Les Offinités du Tadorne au Off d’Avignon : le chemin se fait en marchant.

Pour cet été 2012, un souffle de renouveau se dessine pour les spectateurs Tadorne (rappel : en êtes-vous ?)…

Au point de départ, une étincelle. C’est une rencontre entre Pascal Bély, le Tadorne, et Christophe Galent, chargé de la communication au festival OFF d’Avignon, qui ouvre cette orientation.

A l’origine, l’été dernier, un partage de plateau entre Sylvie Lefrere et Pascal lors d’une rencontre avec le public sous les tentes du village du Off: il a été le curseur déclenchant l’élaboration de ce projet d’ «Offinités» (rappel ici). Depuis, tout va très vite.

Car il faut bien l’avouer: en France, c’est la première fois qu’un «opérateur culturel» fait à ce point confiance à deux spectateurs éclairés pour leur confier une partie de sa communication vers le public par l’animation d’une série de tables rondes. Sommes-nous à la croisée d’un changement de paradigme, nourri par le besoin d’un élan créatif  pour dynamiser un marché artistique prisonnier de ses corporatismes?

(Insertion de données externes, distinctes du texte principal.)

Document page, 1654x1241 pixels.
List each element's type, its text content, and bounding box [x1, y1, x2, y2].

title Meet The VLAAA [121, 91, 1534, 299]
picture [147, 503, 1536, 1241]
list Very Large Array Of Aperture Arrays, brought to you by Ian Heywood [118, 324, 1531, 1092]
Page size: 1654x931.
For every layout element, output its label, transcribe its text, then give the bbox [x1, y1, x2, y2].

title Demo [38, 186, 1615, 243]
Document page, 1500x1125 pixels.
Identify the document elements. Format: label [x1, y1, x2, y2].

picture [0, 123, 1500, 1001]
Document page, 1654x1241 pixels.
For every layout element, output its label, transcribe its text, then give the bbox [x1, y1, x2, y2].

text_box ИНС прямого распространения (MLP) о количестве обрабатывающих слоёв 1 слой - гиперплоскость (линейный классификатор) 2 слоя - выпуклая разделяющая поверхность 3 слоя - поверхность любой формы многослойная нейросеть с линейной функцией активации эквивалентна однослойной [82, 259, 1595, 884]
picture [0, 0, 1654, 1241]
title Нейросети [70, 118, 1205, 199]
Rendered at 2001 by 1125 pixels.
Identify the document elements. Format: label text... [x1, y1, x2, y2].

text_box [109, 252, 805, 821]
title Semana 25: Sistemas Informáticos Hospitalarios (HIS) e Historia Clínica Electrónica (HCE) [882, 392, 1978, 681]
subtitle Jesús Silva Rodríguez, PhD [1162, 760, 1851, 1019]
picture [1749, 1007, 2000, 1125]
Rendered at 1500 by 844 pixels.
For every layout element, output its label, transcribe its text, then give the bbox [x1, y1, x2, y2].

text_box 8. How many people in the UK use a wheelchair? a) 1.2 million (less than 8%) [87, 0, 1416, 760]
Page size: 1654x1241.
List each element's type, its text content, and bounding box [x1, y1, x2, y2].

N’est-il pas temps d’ouvrir des espaces à ces amateurs, qui ne sont plus consommateurs passifs, mais dans une quête de mise en réseaux avec d’autres spectateurs, en lien avec les différents professionnels et artistes ? Toutes ces questions vont rester ouvertes jusqu’en juillet.

monnier

Depuis quelques mois, nous nous sentons bâtisseurs dans l’élaboration de ces «Offinités» et passeurs puisqu’articulés avec la dynamique du projet global du Off telle qu’elle a émergé lors du colloque du 12 avril 2012 («Le off, une dynamique d’utilité publique»).

Puis ces dernières semaines,  la tension monte lentement. Le flux des écrits par mails, de contacts téléphoniques, de rendez-vous via Skype, de rencontres irrigue nos réflexions. Une mutation s’opère, comme si nous devenions à notre tour des opérateurs dans la démarche d’élaboration d’un espace de communication, avec des désirs de partage, de recherche, de co- construction…Après avoir pensé une organisation globale, nous structurons  de façon horizontale. La complexité se dessine, prend la forme d’un rubis cube et nous découvrirons, au fur et à mesure, les aléas de ces compositions surprenantes.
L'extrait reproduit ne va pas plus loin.